(Stored data entries)
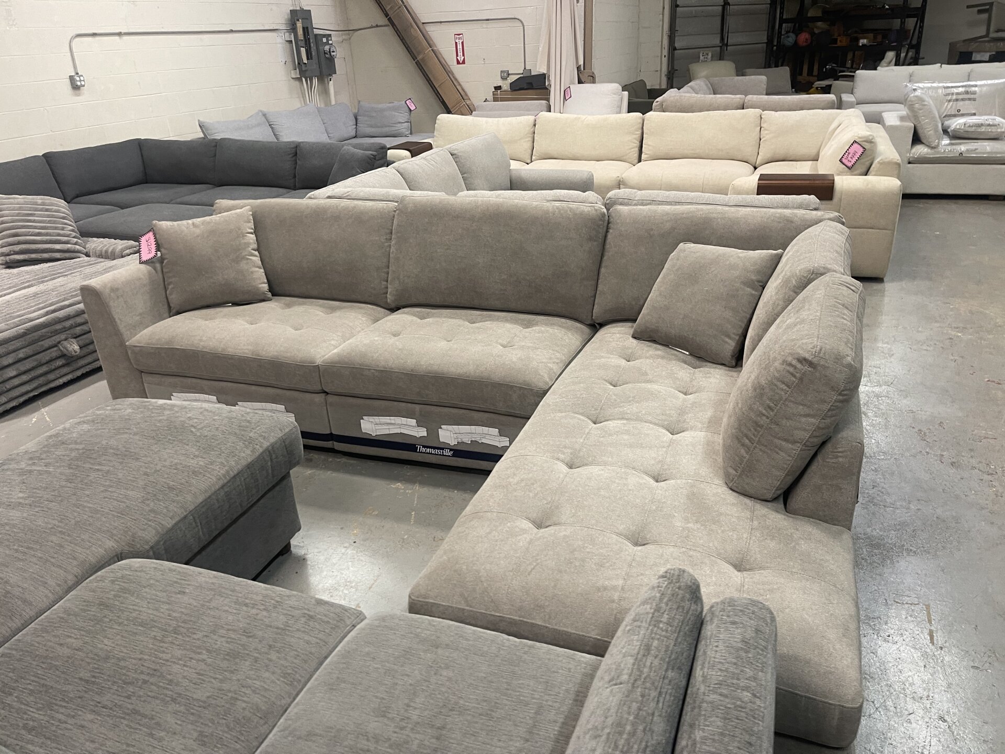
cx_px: 502
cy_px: 377
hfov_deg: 69.4
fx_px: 726
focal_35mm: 25
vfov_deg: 54.9
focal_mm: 5.1
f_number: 1.6
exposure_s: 1/60
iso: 160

- **YOUR OBJECTIVE**
Print all entries exactly. The images do not belong in the copy.

- **RESPONSE AREA**
cx_px: 502
cy_px: 377
hfov_deg: 69.4
fx_px: 726
focal_35mm: 25
vfov_deg: 54.9
focal_mm: 5.1
f_number: 1.6
exposure_s: 1/60
iso: 160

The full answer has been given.